The credit reporting agency that plays with the data of hundreds of millions of people worldwide (without many of them ever knowing about it) gained worldwide attention last year for having exposed sensitive user data, including Social Security Numbers (SSNs) and driver's license information among other personally identifiable data.
"Equifax must perform a detailed assessment of cyber threats, boost board oversight of cyber security and improve processes for patching known security vulnerabilities, according to the terms of the agreement," Reuters reported. "Equifax, which collects information on over 800 million individuals and more than 88 million businesses worldwide, said in a statement it had already completed 'a good number' of the required actions."
Some demands but no fines or penalties for Equifax
Equifax has been asked to set up a cybersecurity “fusion” center designed to encourage better response to security breaches in the future. The consent order also requires it to identify its technology assets, their locations, and a plan to patch it. The company had failed to fix a vulnerability for which a patch had been released and the company was notified about. This security hole ultimately led to data of hundreds of millions of people, in and out of the US, to be exposed to criminals.
However, none of this is new since the company already started doing many of the above things after this security breach was reported.
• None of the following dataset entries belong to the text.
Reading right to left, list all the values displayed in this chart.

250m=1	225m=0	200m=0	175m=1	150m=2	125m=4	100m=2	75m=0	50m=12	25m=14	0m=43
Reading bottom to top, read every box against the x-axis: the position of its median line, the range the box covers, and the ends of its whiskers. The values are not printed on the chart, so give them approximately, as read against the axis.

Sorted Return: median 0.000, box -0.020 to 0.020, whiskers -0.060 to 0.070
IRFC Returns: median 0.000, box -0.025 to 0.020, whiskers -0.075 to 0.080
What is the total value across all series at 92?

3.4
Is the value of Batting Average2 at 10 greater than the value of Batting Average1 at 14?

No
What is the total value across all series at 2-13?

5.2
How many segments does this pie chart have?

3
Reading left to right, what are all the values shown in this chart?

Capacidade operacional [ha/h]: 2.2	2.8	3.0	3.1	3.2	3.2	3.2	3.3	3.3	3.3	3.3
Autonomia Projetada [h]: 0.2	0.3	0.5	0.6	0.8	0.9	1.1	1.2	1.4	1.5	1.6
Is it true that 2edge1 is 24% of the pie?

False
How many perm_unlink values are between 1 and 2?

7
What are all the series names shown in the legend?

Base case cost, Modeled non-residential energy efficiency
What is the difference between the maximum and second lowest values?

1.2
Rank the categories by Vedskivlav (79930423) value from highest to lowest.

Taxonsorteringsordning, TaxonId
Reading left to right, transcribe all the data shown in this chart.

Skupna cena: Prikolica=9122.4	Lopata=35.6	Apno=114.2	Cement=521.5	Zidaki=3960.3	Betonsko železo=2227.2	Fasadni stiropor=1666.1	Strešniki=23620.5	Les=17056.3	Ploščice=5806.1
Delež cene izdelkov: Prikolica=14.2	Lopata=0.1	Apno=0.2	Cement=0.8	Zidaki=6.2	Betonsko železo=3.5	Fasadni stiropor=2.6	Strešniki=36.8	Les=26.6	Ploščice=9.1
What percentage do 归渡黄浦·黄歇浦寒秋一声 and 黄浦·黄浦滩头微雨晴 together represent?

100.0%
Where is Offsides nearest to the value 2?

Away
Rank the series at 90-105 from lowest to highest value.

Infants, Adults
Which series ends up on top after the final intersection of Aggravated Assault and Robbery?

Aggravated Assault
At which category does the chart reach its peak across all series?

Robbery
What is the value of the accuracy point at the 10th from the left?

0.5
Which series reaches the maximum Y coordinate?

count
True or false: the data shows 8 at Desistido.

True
According to an Equifax spokesperson, the company has already started to build a fusion center in Atlanta, near its HQ.
But this consent order isn't even a slap on the wrist since Equifax gets no financial penalty, whatsoever. "Companies don’t change their practices unless they suffer financial consequences,” Jamie Court of the Foundation for Taxpayer and Consumer Rights said.
"The fact that Equifax is not required to pay any fines is sending the wrong message."